What you need to do: Every line with the word "lines" in it should be extracted from the data that follows.

Supplied material:
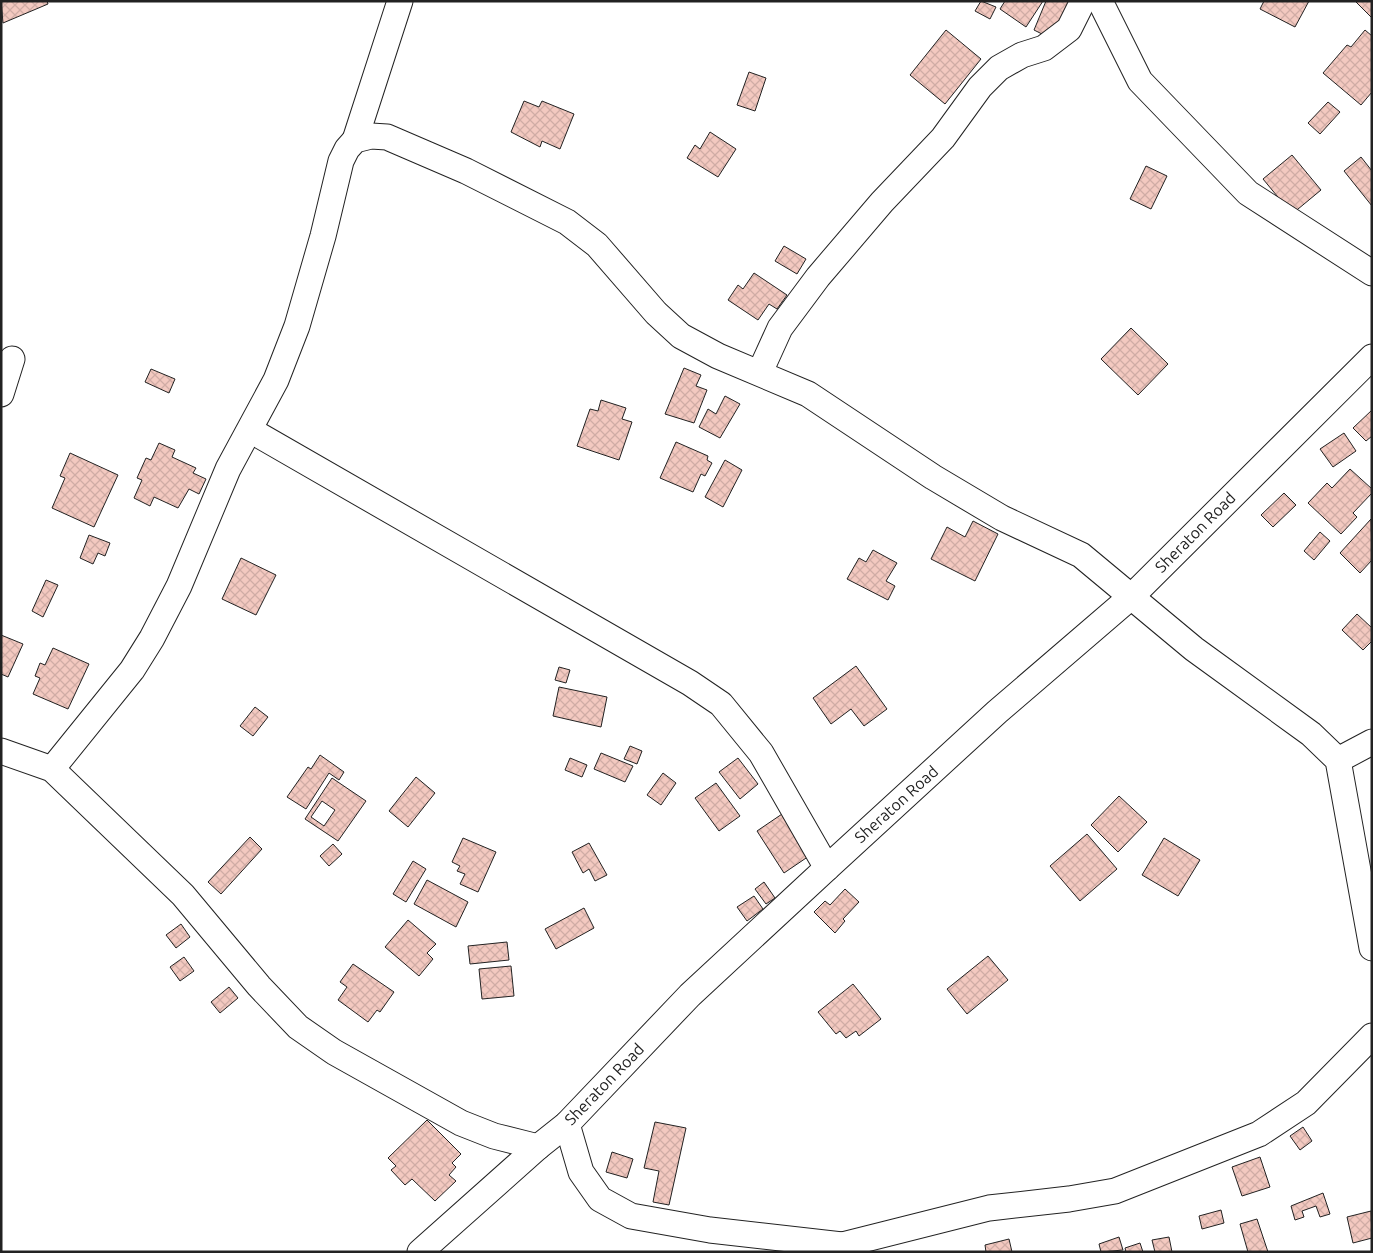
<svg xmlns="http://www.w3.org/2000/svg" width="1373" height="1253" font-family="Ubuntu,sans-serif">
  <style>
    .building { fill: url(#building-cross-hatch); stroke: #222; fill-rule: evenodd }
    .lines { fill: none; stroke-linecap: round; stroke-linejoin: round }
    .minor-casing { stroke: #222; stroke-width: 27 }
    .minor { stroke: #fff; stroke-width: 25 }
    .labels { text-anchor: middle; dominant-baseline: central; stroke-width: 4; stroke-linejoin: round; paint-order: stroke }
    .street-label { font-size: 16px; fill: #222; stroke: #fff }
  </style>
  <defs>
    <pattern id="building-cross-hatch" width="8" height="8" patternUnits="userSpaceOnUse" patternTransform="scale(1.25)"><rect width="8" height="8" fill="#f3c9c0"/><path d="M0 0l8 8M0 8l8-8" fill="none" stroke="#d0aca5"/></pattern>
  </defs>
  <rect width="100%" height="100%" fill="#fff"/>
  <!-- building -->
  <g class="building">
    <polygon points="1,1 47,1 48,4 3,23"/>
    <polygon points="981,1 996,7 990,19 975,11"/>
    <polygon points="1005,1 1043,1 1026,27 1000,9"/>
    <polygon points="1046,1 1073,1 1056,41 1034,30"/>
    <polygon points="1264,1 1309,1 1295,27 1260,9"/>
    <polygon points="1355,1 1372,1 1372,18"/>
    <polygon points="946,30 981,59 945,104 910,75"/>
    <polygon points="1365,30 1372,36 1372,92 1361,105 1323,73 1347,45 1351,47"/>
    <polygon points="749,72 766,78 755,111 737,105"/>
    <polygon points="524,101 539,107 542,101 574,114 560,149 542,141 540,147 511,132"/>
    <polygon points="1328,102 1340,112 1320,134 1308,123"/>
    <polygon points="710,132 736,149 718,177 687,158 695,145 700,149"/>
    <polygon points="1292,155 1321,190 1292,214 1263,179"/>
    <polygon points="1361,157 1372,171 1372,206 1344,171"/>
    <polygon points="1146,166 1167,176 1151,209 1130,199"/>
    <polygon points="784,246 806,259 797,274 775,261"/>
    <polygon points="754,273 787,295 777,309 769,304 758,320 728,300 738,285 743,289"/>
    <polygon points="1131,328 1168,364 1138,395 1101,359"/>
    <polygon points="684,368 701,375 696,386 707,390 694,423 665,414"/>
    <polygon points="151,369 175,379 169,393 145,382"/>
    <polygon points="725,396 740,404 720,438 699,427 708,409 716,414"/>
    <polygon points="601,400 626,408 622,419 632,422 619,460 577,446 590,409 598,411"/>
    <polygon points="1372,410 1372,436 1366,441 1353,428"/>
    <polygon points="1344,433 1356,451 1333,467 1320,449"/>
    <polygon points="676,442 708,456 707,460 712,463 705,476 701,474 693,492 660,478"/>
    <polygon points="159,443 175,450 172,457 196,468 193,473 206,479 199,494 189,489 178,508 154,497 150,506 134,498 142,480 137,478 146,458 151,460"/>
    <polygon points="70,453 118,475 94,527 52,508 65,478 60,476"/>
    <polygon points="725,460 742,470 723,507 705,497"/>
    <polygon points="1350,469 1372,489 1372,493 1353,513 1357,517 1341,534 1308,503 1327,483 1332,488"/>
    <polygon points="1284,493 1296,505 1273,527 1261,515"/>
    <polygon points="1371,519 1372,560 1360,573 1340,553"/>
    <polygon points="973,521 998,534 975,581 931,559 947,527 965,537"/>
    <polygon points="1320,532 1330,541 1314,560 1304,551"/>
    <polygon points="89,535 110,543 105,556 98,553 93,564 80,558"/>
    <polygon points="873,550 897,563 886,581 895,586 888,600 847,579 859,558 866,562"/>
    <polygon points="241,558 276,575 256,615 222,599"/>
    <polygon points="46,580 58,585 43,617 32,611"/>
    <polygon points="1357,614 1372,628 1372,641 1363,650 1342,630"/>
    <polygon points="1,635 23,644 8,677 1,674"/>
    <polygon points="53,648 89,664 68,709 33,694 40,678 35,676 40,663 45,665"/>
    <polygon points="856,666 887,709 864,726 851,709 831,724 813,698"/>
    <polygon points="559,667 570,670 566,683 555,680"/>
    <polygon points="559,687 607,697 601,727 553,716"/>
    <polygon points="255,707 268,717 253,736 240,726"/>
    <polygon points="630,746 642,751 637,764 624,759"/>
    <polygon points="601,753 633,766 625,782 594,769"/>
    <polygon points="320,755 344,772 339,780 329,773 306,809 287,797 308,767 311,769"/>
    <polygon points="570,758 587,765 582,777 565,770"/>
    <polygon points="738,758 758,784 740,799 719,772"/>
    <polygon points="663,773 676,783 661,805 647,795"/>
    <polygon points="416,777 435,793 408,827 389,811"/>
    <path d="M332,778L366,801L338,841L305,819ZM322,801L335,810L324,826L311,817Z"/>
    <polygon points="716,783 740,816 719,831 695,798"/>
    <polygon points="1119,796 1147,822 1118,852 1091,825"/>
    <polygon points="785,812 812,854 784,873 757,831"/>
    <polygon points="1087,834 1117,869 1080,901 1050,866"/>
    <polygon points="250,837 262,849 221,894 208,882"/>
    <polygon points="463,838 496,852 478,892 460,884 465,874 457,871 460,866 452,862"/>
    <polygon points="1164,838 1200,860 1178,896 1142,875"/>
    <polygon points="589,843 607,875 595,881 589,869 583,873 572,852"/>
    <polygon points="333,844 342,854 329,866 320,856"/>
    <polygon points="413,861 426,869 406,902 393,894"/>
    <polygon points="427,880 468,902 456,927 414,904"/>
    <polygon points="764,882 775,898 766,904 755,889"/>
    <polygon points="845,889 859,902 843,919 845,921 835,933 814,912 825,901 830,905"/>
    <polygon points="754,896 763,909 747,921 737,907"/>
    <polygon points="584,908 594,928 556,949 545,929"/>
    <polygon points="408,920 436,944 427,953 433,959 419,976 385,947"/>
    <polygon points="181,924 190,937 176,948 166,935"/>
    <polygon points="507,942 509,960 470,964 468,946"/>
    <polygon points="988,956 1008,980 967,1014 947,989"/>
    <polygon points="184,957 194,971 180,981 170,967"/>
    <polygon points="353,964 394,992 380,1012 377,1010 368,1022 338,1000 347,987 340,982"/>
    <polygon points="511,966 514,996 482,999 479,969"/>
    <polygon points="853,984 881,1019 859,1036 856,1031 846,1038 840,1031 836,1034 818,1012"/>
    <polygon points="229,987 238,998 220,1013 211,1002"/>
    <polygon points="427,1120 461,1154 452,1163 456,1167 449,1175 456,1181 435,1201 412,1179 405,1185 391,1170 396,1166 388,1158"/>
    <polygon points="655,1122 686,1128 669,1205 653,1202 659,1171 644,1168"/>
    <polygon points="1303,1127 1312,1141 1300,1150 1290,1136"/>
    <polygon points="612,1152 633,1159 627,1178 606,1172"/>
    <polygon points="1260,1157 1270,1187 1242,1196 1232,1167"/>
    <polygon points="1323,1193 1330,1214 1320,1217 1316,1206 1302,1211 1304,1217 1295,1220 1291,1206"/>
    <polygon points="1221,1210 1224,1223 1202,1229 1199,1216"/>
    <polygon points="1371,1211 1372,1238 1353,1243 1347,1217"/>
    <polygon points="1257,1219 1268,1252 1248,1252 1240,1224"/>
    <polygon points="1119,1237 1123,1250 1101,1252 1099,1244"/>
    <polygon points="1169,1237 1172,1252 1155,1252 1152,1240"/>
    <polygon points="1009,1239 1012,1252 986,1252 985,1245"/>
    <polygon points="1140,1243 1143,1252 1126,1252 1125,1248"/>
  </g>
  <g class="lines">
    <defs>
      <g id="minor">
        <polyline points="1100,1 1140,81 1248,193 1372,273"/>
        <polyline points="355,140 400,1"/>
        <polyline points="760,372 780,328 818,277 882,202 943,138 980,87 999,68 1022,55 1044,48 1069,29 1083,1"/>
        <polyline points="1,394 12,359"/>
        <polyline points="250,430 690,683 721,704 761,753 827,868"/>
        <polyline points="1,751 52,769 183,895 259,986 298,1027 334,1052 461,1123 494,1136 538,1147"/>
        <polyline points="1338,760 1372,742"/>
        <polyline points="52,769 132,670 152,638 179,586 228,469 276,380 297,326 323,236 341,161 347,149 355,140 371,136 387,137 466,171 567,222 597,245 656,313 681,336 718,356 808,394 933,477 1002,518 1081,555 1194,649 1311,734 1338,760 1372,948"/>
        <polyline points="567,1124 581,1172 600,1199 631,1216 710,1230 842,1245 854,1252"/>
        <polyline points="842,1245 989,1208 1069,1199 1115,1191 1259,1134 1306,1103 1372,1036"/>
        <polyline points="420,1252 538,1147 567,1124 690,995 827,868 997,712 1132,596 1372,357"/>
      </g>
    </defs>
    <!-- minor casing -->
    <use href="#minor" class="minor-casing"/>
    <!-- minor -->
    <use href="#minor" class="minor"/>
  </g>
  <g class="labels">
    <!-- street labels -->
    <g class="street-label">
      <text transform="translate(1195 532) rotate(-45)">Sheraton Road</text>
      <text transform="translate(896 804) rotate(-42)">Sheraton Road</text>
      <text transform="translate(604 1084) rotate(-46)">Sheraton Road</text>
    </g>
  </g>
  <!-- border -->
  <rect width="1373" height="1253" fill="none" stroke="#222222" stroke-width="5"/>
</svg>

* * *

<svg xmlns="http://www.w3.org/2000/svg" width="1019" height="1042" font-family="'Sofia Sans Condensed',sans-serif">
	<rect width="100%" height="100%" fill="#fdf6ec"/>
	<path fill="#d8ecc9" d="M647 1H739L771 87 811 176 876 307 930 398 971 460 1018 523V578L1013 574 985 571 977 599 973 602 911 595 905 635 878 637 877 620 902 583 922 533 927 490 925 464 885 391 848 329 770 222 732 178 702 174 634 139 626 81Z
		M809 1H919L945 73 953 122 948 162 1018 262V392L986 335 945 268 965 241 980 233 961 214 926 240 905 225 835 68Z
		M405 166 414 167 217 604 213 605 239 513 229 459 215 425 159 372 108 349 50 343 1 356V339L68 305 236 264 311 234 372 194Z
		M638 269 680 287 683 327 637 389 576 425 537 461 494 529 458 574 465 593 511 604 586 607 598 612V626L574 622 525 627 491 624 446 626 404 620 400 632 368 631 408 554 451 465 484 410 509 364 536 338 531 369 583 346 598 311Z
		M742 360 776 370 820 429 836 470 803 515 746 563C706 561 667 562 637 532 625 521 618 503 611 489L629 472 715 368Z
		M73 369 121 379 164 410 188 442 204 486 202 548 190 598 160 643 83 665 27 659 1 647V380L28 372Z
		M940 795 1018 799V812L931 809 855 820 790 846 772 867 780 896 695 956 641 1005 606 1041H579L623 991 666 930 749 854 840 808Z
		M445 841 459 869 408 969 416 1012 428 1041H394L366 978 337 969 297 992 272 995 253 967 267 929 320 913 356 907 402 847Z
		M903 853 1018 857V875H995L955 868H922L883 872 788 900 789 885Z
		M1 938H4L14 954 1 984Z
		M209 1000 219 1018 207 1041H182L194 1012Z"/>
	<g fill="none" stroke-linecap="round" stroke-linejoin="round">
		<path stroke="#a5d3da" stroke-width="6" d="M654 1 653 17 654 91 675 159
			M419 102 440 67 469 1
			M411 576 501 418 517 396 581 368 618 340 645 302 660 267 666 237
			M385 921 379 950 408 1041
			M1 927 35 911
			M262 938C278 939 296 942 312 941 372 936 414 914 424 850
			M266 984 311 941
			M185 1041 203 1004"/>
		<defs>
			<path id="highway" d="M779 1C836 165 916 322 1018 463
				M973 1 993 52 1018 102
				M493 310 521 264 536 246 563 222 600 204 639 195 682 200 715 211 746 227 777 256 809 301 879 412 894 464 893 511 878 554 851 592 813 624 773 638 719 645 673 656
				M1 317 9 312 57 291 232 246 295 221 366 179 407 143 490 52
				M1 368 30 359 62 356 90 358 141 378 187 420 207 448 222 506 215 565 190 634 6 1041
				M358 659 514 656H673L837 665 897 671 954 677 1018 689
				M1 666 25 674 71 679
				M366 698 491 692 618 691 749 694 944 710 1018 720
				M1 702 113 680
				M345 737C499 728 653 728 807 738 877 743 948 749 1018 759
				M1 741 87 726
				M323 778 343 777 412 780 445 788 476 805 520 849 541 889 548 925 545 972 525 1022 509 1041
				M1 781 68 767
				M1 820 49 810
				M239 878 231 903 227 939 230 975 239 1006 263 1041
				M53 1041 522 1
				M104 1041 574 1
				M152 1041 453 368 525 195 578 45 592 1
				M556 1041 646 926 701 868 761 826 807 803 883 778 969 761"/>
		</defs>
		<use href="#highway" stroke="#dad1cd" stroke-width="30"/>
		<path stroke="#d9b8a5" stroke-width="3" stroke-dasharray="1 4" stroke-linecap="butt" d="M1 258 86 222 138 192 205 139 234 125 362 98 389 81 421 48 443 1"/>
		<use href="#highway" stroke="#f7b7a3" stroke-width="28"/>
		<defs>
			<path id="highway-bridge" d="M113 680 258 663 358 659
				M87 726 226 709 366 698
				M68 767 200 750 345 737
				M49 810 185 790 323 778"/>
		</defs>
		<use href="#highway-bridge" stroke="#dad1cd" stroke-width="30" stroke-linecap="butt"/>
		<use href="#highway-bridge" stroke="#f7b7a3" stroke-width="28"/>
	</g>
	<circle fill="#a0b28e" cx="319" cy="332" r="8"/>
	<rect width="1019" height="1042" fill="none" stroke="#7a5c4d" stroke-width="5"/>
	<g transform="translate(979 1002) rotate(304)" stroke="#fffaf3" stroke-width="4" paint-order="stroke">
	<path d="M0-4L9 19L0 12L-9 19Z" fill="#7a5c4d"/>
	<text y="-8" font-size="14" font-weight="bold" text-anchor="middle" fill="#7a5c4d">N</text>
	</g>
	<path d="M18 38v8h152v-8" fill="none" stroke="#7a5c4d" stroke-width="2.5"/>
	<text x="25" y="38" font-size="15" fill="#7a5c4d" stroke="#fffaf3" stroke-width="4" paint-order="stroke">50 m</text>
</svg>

Expected output:
    .lines { fill: none; stroke-linecap: round; stroke-linejoin: round }
  <g class="lines">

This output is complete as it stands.